In: Accounting
What are the tax consequences to the sole shareholder of contributing encumbered property to the corporation as a contribution to capital?
A transferors cost basis for contributed property carries over to the corporation and also becomes the transferors basis for stock revived. However, if the corporations carry overs basis for all the property one has transferred is more than property fair value immediately after the contribution, the corporation basis is reduced to property's fair market value under q carry over basis limit rule. If this rule applies the transferor and corporation can jointly elect apply the basis reduction to cost basis of the stock received by the transferor ,instead of the corporations basis in the property.
Control
Control means ownership of 80% of voting power of voting stock of corporations voting stock and 80% of number of shares in each class of non -voting stock. One important exception is that a transferor who has entered into a binding commitment to dispose of stock to be received for transfer of property doesn't count towards 80% control requirement.
If persons transfering the property do not control the corporation immediately after the transfer each transferor recognize gain or loss equal to difference between his or her basis in transferred property and value of stock received. Note however that if loss recognized ,it will not necessarily be deductible
Boot
Even if control test is met, a transferor receives cash or property (boot) other than stock of transferee in exchange for transferors property. Debt securities are treated as boot for this purpose, as are certain types of redeemable or adjustable rate preferred stock.
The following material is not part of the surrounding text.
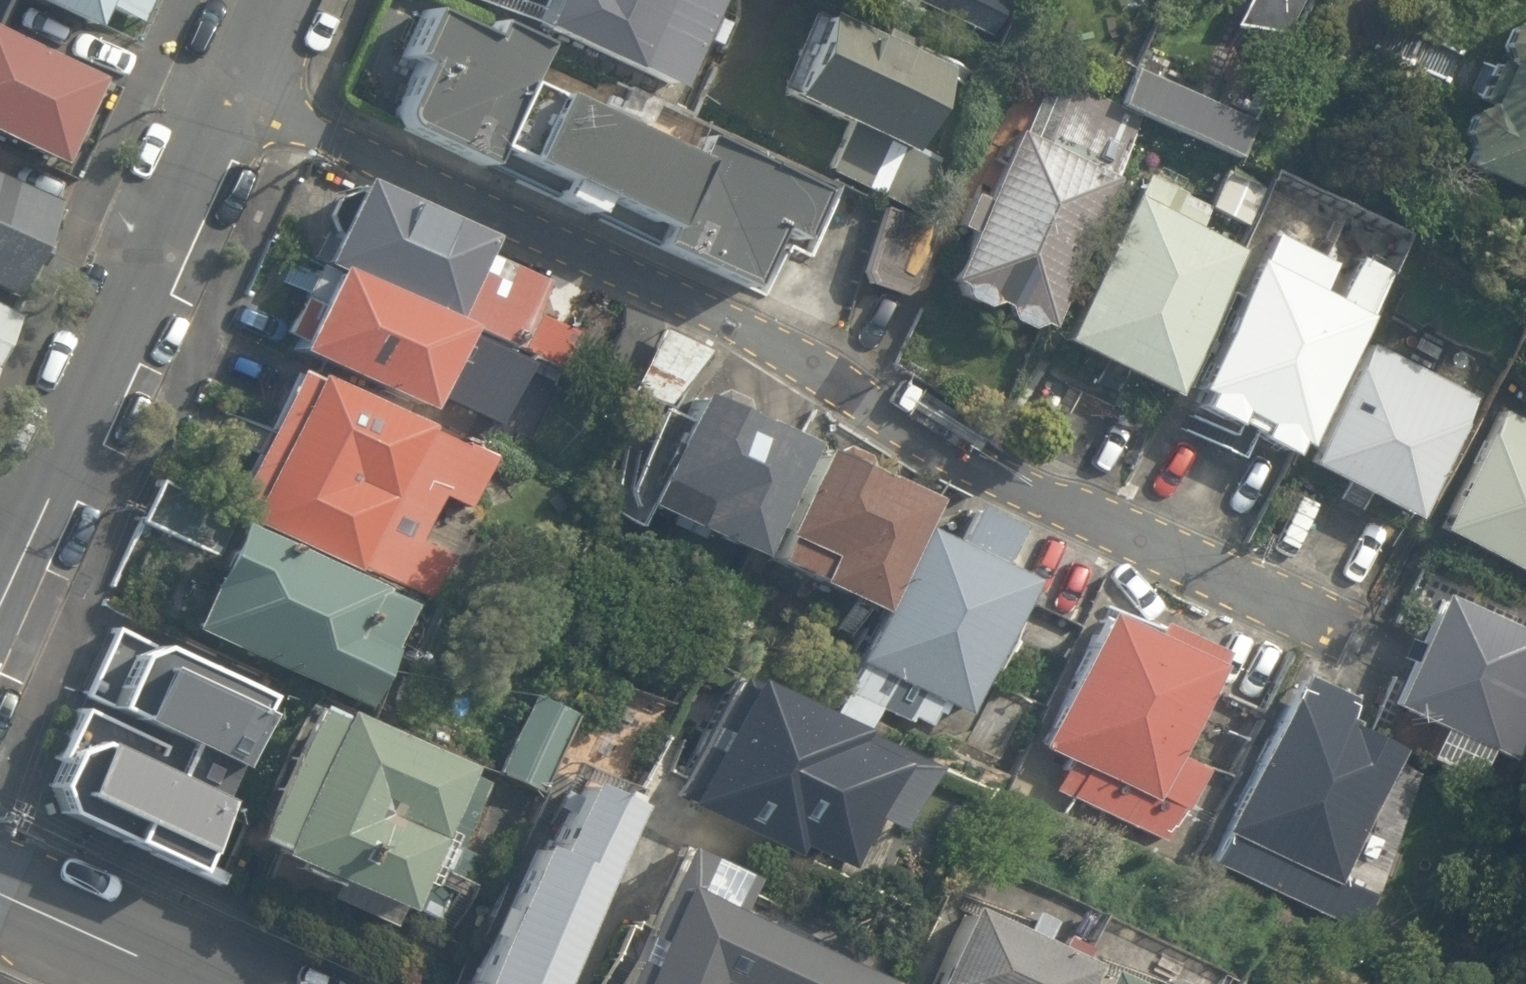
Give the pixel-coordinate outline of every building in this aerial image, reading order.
[(96,30),(107,7),(144,23),(154,0),(27,0),(96,30)] [(523,23),(668,86),(707,0),(533,0),(523,23)] [(1000,0),(907,0),(985,35),(1000,0)] [(1227,27),(1281,36),(1297,0),(1240,0),(1227,27)] [(477,33),(416,6),(395,53),(411,60),(386,115),(384,120),(738,277),(762,223),(786,233),(807,186),(694,135),(685,155),(516,80),(532,44),(482,22),(477,33)] [(1520,19),(1503,25),(1493,46),(1500,63),(1499,66),(1490,62),(1473,101),(1481,105),(1479,107),(1466,110),(1457,130),(1461,146),(1454,162),(1525,195),(1525,7),(1520,19)] [(935,65),(817,12),(783,89),(900,142),(935,65)] [(57,170),(96,84),(0,41),(0,145),(57,170)] [(1258,114),(1134,62),(1117,101),(1241,153),(1258,114)] [(1028,132),(1013,124),(937,279),(1035,326),(1111,171),(1104,167),(1130,113),(1055,76),(1028,132)] [(543,264),(354,179),(320,255),(530,349),(557,361),(576,319),(528,297),(543,264)] [(0,181),(0,271),(16,278),(48,201),(0,181)] [(1241,242),(1126,185),(1051,333),(1165,390),(1241,242)] [(1378,282),(1271,225),(1184,387),(1291,444),(1378,282)] [(530,349),(320,255),(282,338),(428,404),(441,375),(505,403),(530,349)] [(0,298),(0,344),(16,305),(0,298)] [(1476,387),(1368,333),(1306,456),(1413,511),(1476,387)] [(458,435),(290,360),(228,500),(431,589),(451,544),(417,529),(458,435)] [(790,444),(682,398),(636,504),(744,550),(790,444)] [(1494,405),(1437,518),(1525,562),(1525,421),(1494,405)] [(905,499),(807,454),(759,557),(857,603),(905,499)] [(402,588),(227,515),(183,619),(359,692),(402,588)] [(1020,578),(912,528),(850,663),(958,712),(1020,578)] [(1433,593),(1388,696),(1509,748),(1525,709),(1525,632),(1433,593)] [(1208,648),(1098,598),(1021,766),(1155,827),(1189,752),(1165,741),(1208,648)] [(147,643),(109,628),(82,693),(234,756),(264,685),(149,637),(147,643)] [(922,756),(728,672),(674,795),(836,865),(863,802),(895,816),(922,756)] [(1399,727),(1287,676),(1204,853),(1349,920),(1367,882),(1333,866),(1399,727)] [(578,702),(534,682),(494,769),(538,789),(578,702)] [(483,772),(304,695),(245,830),(267,839),(263,848),(391,903),(412,854),(472,880),(484,851),(454,838),(483,772)] [(153,740),(70,702),(48,750),(55,753),(45,776),(57,798),(54,806),(184,865),(230,764),(180,742),(168,768),(145,757),(153,740)] [(563,758),(463,983),(544,983),(631,788),(563,758)] [(671,883),(624,983),(883,983),(885,980),(671,883)] [(956,907),(921,983),(1066,983),(1077,961),(956,907)] [(1090,969),(1083,983),(1123,983),(1090,969)]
If transaction includes receipt of boot the transferor will recognize the lesser of (a) the gain realized as to property over the transferor basis in property transferee ,or b) the cash and other boot received The transferor basis in stock is the basis the transferor had in property transfers ,plus gain recognized, minus boot received
If boot is property other than cash, the amount of boot is fair market value of property This value also becomes the shareholders basis for boot property.
Assumption of debt
If, as part of transaction described above, the transferee corporation assumes, or takes property subject to, liabilities, the liabilities are ordinarily not treated as taxable boot received by shareholder, but treated as boot in determining basis. However if the liabilities exceed shareholders basis for property v, gain will ordinarily be recognized by shareholder. An example of effect of mortgage where gain is not recognized by transferor is as follows
Example: Josh contributes land to his controlled corporation in exchange solely for stock. The land was subject to a $4000 mortgage. Josh basis in land was $10000 and it's value was $20000.Josh still doesn't recognize any gain because boot is not received for these purposes. Josh basis in stock he gets, however, is just $6000-the $10000 basis he had in land minus the $4000 debt(treated as boot for this purpose)
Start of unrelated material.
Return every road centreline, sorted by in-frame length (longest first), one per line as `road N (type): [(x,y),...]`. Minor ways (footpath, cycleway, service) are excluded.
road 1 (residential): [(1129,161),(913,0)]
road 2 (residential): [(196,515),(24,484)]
If significant portion of properties transferred to corporation are marketable stock or securities, including interests in a regulated investment company or real estate investment trust ,it could be transfer to an investment company on which gain would be recognized thereby invoking another set of complex rules.
Conclusion
If you are contemplating transfer of property to a corp, it would be wise to seek review of transaction by tax counsel if there will be other transferors, if property has declined in value since you acquired it., if there is a plan to transfer any stock that will be received in transaction, if property is subject to debt or other liabilities, or if you are transferring marketable securities.